INSTRUCTION:
Every record that follows is to be copied exactly, with the pictures omitted.
---------- DATA
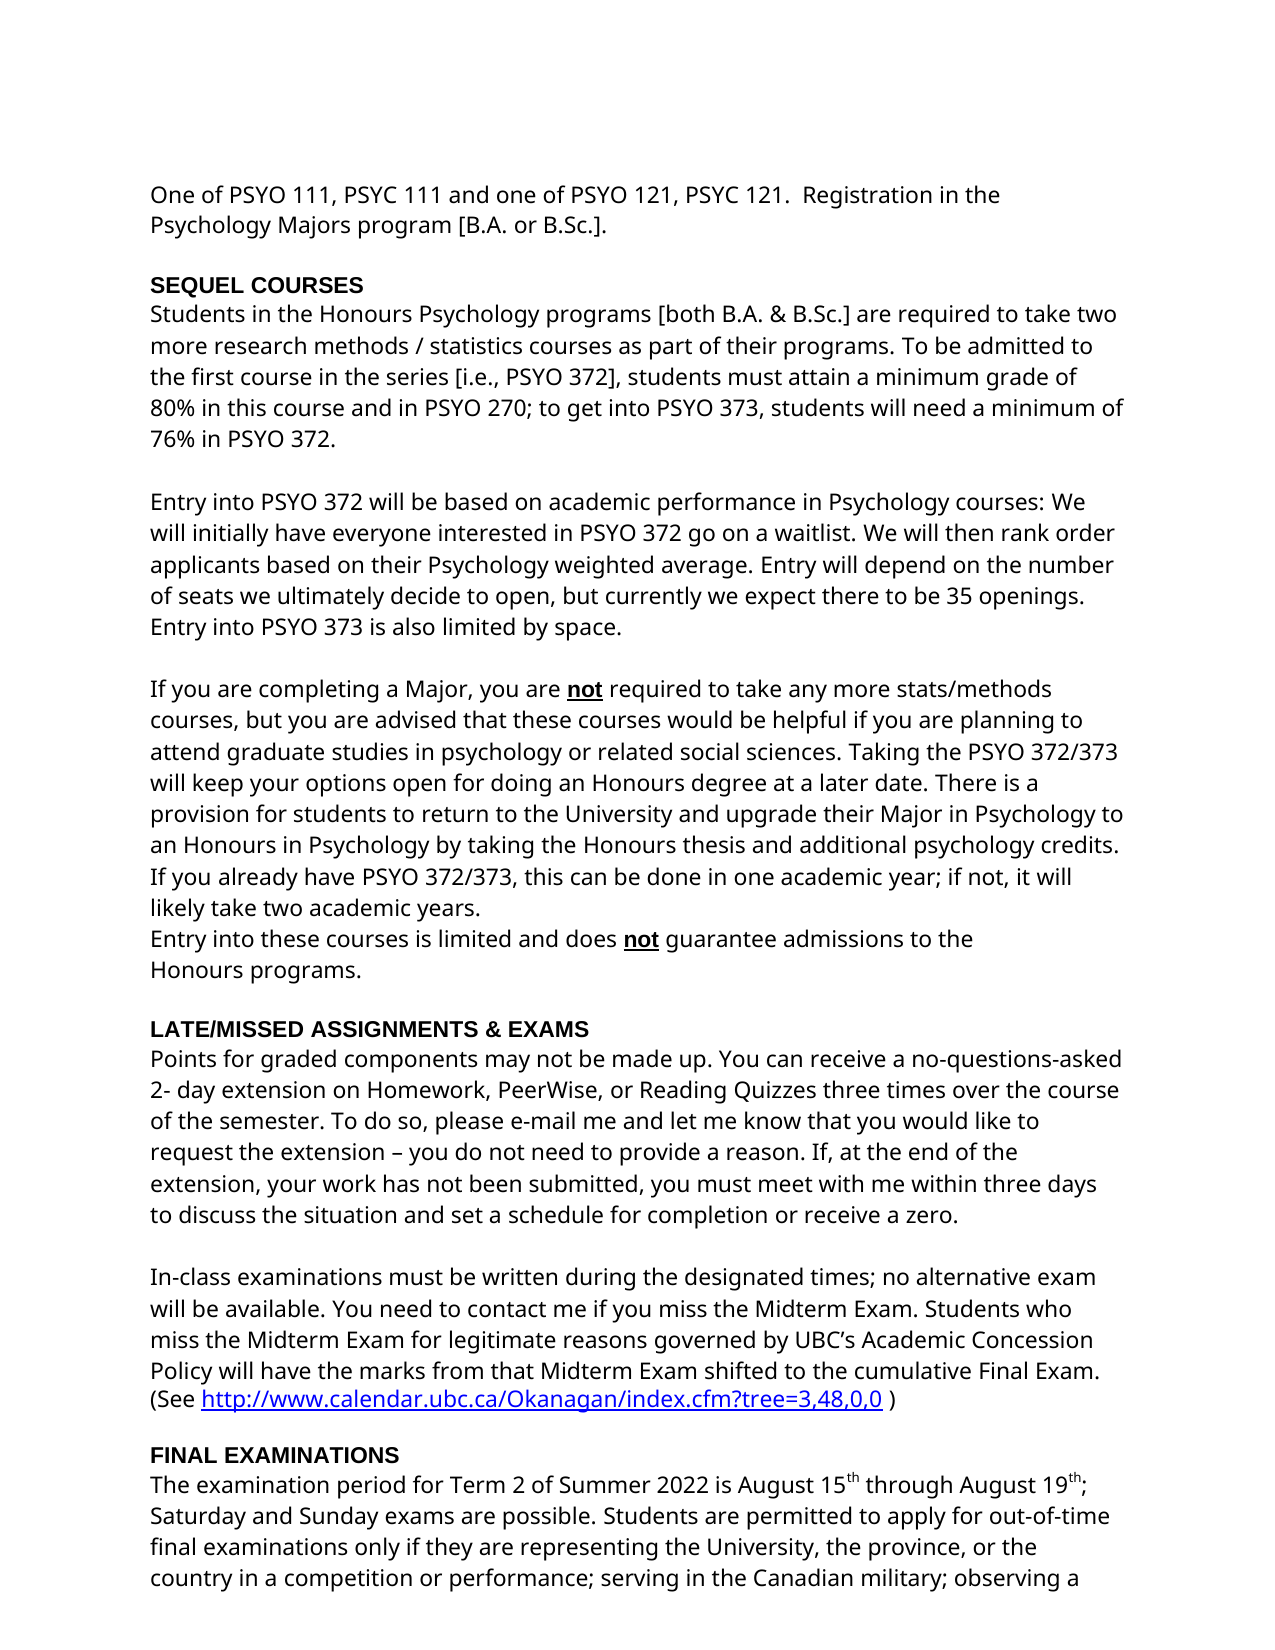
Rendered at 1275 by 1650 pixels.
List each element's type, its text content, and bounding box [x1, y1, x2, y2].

subtitle SEQUEL COURSES [150, 272, 1181, 298]
text In-class examinations must be written during the designated times; no alternative exam will be available. You need to contact me if you miss the Midterm Exam. Students who miss the Midterm Exam for legitimate reasons governed by UBC’s Academic Concession Policy will have the marks from that Midterm Exam shifted to the cumulative Final Exam. [150, 1261, 1124, 1386]
text Points for graded components may not be made up. You can receive a no-questions-asked 2- day extension on Homework, PeerWise, or Reading Quizzes three times over the course of the semester. To do so, please e-mail me and let me know that you would like to request the extension – you do not need to provide a reason. If, at the end of the extension, your work has not been submitted, you must meet with me within three days to discuss the situation and set a schedule for completion or receive a zero. [150, 1043, 1124, 1230]
subtitle LATE/MISSED ASSIGNMENTS & EXAMS [150, 1016, 1181, 1042]
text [150, 1469, 1121, 1594]
text One of PSYO 111, PSYC 111 and one of PSYO 121, PSYC 121. Registration in the Psychology Majors program [B.A. or B.Sc.]. [150, 179, 1090, 241]
text If you are completing a Major, you are not required to take any more stats/methods courses, but you are advised that these courses would be helpful if you are planning to attend graduate studies in psychology or related social sciences. Taking the PSYO 372/373 will keep your options open for doing an Honours degree at a later date. There is a provision for students to return to the University and upgrade their Major in Psychology to an Honours in Psychology by taking the Honours thesis and additional psychology credits. If you already have PSYO 372/373, this can be done in one academic year; if not, it will likely take two academic years. [150, 673, 1125, 923]
subtitle FINAL EXAMINATIONS [150, 1442, 1181, 1469]
text Students in the Honours Psychology programs [both B.A. & B.Sc.] are required to take two more research methods / statistics courses as part of their programs. To be admitted to the first course in the series [i.e., PSYO 372], students must attain a minimum grade of 80% in this course and in PSYO 270; to get into PSYO 373, students will need a minimum of 76% in PSYO 372. [150, 298, 1124, 454]
text Entry into PSYO 372 will be based on academic performance in Psychology courses: We will initially have everyone interested in PSYO 372 go on a waitlist. We will then rank order applicants based on their Psychology weighted average. Entry will depend on the number of seats we ultimately decide to open, but currently we expect there to be 35 openings. Entry into PSYO 373 is also limited by space. [150, 486, 1124, 642]
text (See http://www.calendar.ubc.ca/Okanagan/index.cfm?tree=3,48,0,0 ) [150, 1386, 1181, 1412]
text Entry into these courses is limited and does not guarantee admissions to the Honours programs. [150, 923, 1023, 986]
--------------------
THE ANSWER:
Rendered at 1275 by 1650 pixels.
List each element's type, its text content, and bounding box [x1, y1, x2, y2].

subtitle SEQUEL COURSES [150, 272, 1181, 298]
text In-class examinations must be written during the designated times; no alternative exam will be available. You need to contact me if you miss the Midterm Exam. Students who miss the Midterm Exam for legitimate reasons governed by UBC’s Academic Concession Policy will have the marks from that Midterm Exam shifted to the cumulative Final Exam. [150, 1261, 1124, 1386]
text Points for graded components may not be made up. You can receive a no-questions-asked 2- day extension on Homework, PeerWise, or Reading Quizzes three times over the course of the semester. To do so, please e-mail me and let me know that you would like to request the extension – you do not need to provide a reason. If, at the end of the extension, your work has not been submitted, you must meet with me within three days to discuss the situation and set a schedule for completion or receive a zero. [150, 1043, 1124, 1230]
subtitle LATE/MISSED ASSIGNMENTS & EXAMS [150, 1016, 1181, 1042]
text [150, 1469, 1121, 1594]
text One of PSYO 111, PSYC 111 and one of PSYO 121, PSYC 121. Registration in the Psychology Majors program [B.A. or B.Sc.]. [150, 179, 1090, 241]
text If you are completing a Major, you are not required to take any more stats/methods courses, but you are advised that these courses would be helpful if you are planning to attend graduate studies in psychology or related social sciences. Taking the PSYO 372/373 will keep your options open for doing an Honours degree at a later date. There is a provision for students to return to the University and upgrade their Major in Psychology to an Honours in Psychology by taking the Honours thesis and additional psychology credits. If you already have PSYO 372/373, this can be done in one academic year; if not, it will likely take two academic years. [150, 673, 1125, 923]
subtitle FINAL EXAMINATIONS [150, 1442, 1181, 1469]
text Students in the Honours Psychology programs [both B.A. & B.Sc.] are required to take two more research methods / statistics courses as part of their programs. To be admitted to the first course in the series [i.e., PSYO 372], students must attain a minimum grade of 80% in this course and in PSYO 270; to get into PSYO 373, students will need a minimum of 76% in PSYO 372. [150, 298, 1124, 454]
text Entry into PSYO 372 will be based on academic performance in Psychology courses: We will initially have everyone interested in PSYO 372 go on a waitlist. We will then rank order applicants based on their Psychology weighted average. Entry will depend on the number of seats we ultimately decide to open, but currently we expect there to be 35 openings. Entry into PSYO 373 is also limited by space. [150, 486, 1124, 642]
text (See http://www.calendar.ubc.ca/Okanagan/index.cfm?tree=3,48,0,0 ) [150, 1386, 1181, 1412]
text Entry into these courses is limited and does not guarantee admissions to the Honours programs. [150, 923, 1023, 986]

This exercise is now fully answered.